## ASSIGNED TASK 1
In the prioritizr tutorial, which solver makes the algorithm solvers orders of magnitude faster?
## ASSIGNED TASK 2
List every feature that the prioritizr tutorial names as something prioritizr can incorporate.
## ASSIGNED TASK 3
Write the next part of the prioritizr tutorial, picking up right after its list of imported libraries.

Introduction

This is an R Markdown tutorial on using prioritizr https://prioritizr.net/ to perform spatial conservation planning.

Prioritizr supports a broad range of objectives, constraints, and penalties allowing you to answer custom-tailored conservation planning exercises.

Features it can incorporate include multiple management zones, structural connectivity, functional connectivity, physical contiguity, partial selection of areas, and many others described below.

The algorithm solvers provide optimal solutions (whereas tools such as Marxan generate near-optimal solutions), and are orders of magnitude faster if using the commercial Gurobi solver https://www.gurobi.com/ which anyone with an academic e-mail can get for free.


1. Importing libraries

library(dplyr)
library(tidyr)
library(sp)
library(sf)
library(raster)
library(rgeos)
library(geodata)
library(terra)
library(rgdal)
library(prioritizr)
library(lwgeom)
library(plotfunctions)
library(RColorBrewer)
library(classInt)

## DATA FOR REVIEW
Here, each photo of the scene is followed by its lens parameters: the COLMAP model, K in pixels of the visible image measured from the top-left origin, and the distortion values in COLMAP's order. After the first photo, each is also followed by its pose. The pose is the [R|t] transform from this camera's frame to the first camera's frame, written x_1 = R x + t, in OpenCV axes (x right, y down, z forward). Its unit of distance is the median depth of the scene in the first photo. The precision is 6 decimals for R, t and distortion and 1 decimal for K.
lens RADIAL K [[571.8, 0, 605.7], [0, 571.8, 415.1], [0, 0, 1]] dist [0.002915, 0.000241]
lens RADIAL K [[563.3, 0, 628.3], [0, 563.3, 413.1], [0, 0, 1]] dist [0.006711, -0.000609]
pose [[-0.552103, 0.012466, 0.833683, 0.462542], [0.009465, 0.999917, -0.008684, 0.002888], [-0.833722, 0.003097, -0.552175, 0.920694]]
==
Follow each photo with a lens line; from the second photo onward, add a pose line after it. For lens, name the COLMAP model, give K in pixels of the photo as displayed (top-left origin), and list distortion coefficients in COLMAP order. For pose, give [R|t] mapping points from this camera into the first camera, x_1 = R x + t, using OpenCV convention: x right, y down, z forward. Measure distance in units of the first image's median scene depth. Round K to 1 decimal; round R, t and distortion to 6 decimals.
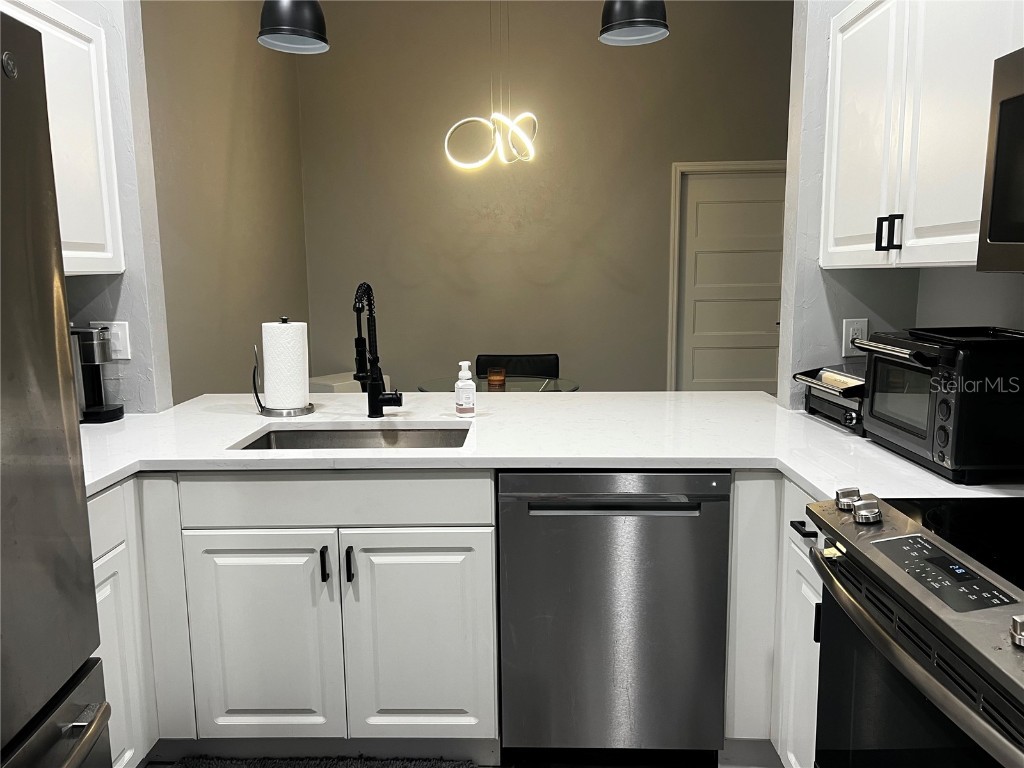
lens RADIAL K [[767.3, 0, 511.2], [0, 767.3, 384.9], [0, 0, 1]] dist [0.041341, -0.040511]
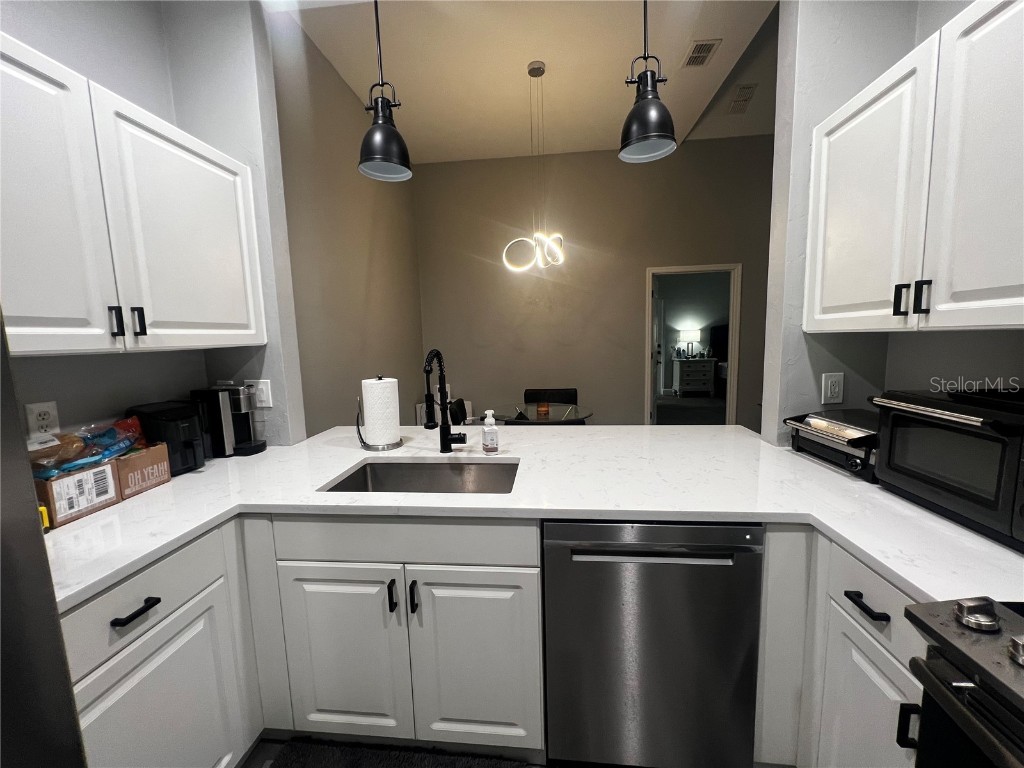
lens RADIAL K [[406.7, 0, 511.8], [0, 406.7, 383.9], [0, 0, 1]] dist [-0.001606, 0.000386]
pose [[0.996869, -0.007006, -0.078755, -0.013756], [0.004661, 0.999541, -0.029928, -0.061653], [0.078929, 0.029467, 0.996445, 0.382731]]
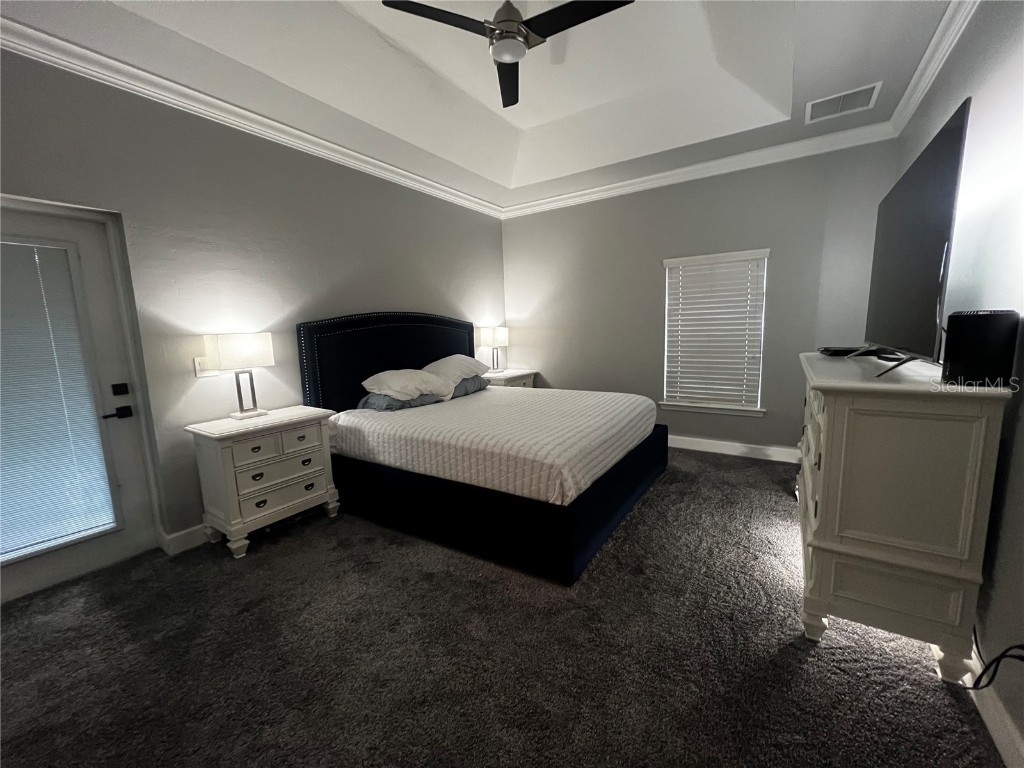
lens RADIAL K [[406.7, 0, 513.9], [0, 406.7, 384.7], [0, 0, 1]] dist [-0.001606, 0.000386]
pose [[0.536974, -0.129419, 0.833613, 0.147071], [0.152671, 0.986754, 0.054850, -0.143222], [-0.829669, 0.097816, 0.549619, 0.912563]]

## EXERCISE RESULT 1
The commercial Gurobi solver.

## EXERCISE RESULT 2
- Multiple management zones
- Structural connectivity
- Functional connectivity
- Physical contiguity
- Partial selection of areas

## EXERCISE RESULT 3
2. Setting up study area and planning unit grid

In this example, our planning region will be Aceh, Indonesia. This file can be found here.

unzip("study_area_utm.zip")
study_area_utm <- readOGR(dsn = ".", layer = "study_area_utm" )


Next, we will create a hexagonal planning unit grid. A planning unit is a spatial management unit which is either selected or not selected in a solution.

The code below is adapted from a M. Strimas Mackey tutorial. If you check out the link you can read about the benefits and drawbacks of hexagonal vs square planning units.

# this function generates a planning unit grid. 'x' is a projected shapefile of the region. 'type' is either square or hexagonal. 'cell_width' or 'cell_area' is supplied in units of the projection. 'clip' determines whether the grid is clipped (TRUE) or not (FALSE) to the region
make_grid <- function(x, type, cell_width, cell_area, clip = FALSE) {
  if (!type %in% c("square", "hexagonal")) {
    stop("Type must be either 'square' or 'hexagonal'")
  }

  if (missing(cell_width)) {
    if (missing(cell_area)) {
      stop("Must provide cell_width or cell_area")
    } else {
      if (type == "square") {
        cell_width <- sqrt(cell_area)
      } else if (type == "hexagonal") {
        cell_width <- sqrt(2 * cell_area / sqrt(3))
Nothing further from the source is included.